- _INSTRUCTIONS FOR THE TASK_
Search the listing for the string "tail" and copy every line that contains it.

--

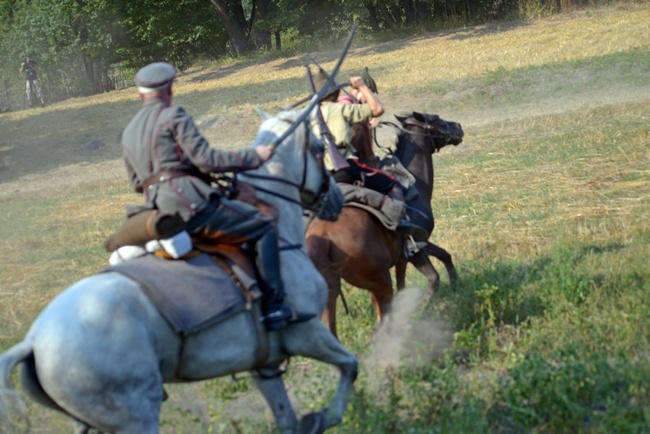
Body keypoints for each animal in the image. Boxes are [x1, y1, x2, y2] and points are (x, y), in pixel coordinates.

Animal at [0, 109, 354, 434]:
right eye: (319, 149)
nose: (337, 199)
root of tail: (33, 341)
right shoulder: (308, 334)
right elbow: (349, 367)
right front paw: (323, 417)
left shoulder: (265, 365)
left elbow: (287, 420)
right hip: (136, 418)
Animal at [304, 112, 460, 340]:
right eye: (435, 118)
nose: (458, 127)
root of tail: (324, 238)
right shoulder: (415, 250)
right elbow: (432, 279)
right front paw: (420, 308)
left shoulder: (415, 247)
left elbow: (444, 255)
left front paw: (456, 282)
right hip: (380, 281)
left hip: (332, 290)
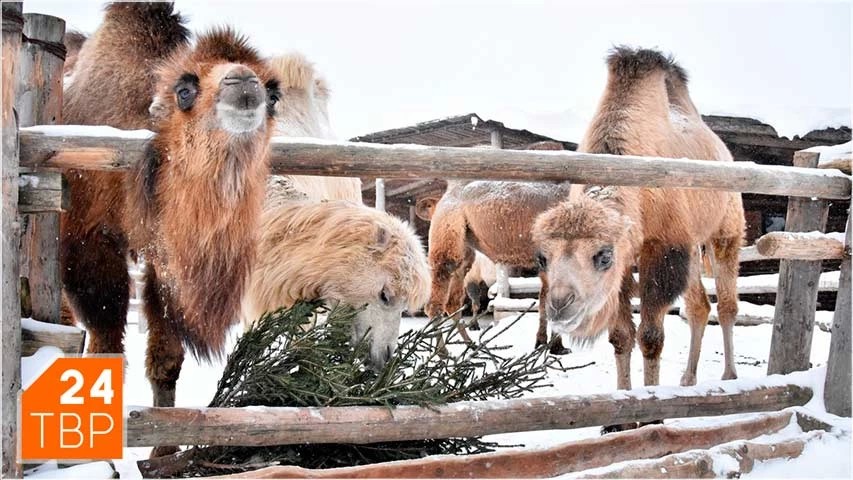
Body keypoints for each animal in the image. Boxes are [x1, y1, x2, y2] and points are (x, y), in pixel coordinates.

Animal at [424, 174, 572, 354]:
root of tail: (448, 192)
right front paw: (556, 347)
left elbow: (545, 299)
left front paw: (545, 344)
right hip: (448, 224)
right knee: (440, 283)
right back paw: (443, 353)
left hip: (464, 244)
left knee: (453, 299)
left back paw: (470, 344)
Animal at [528, 48, 744, 402]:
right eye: (541, 257)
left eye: (603, 255)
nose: (559, 305)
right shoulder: (629, 265)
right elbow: (620, 337)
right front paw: (622, 403)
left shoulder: (661, 249)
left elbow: (650, 337)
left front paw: (650, 402)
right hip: (692, 247)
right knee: (698, 305)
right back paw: (688, 378)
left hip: (725, 230)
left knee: (727, 303)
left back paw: (729, 376)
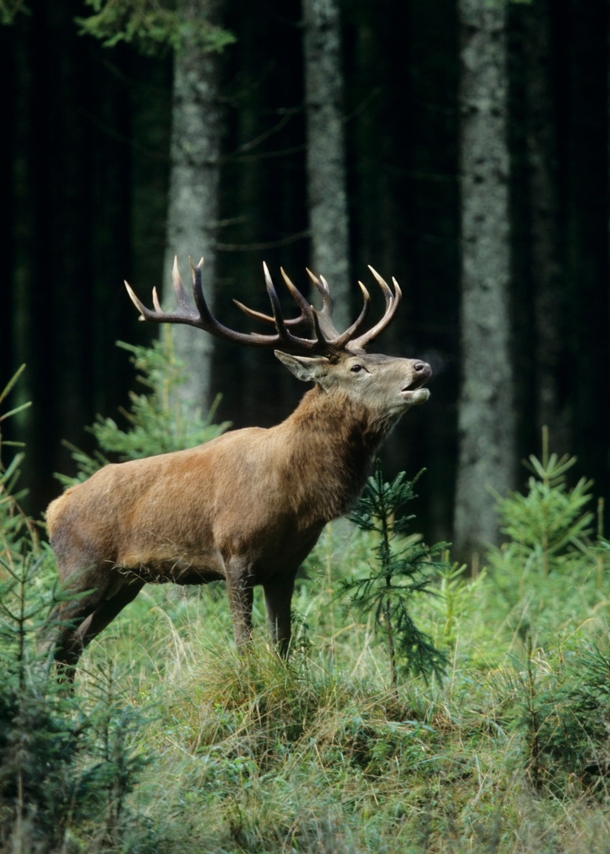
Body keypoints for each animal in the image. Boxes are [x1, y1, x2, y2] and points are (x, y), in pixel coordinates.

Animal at [46, 258, 428, 680]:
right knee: (48, 638)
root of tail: (54, 508)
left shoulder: (285, 567)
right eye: (357, 367)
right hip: (82, 567)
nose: (422, 366)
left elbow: (282, 645)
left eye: (379, 354)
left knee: (72, 645)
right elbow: (244, 643)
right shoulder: (235, 552)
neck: (296, 499)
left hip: (124, 582)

--

- _SOLUTION TO THIS TASK_
root of tail: (33, 341)
root of tail: (324, 238)
root of tail: (448, 192)
root of tail: (54, 508)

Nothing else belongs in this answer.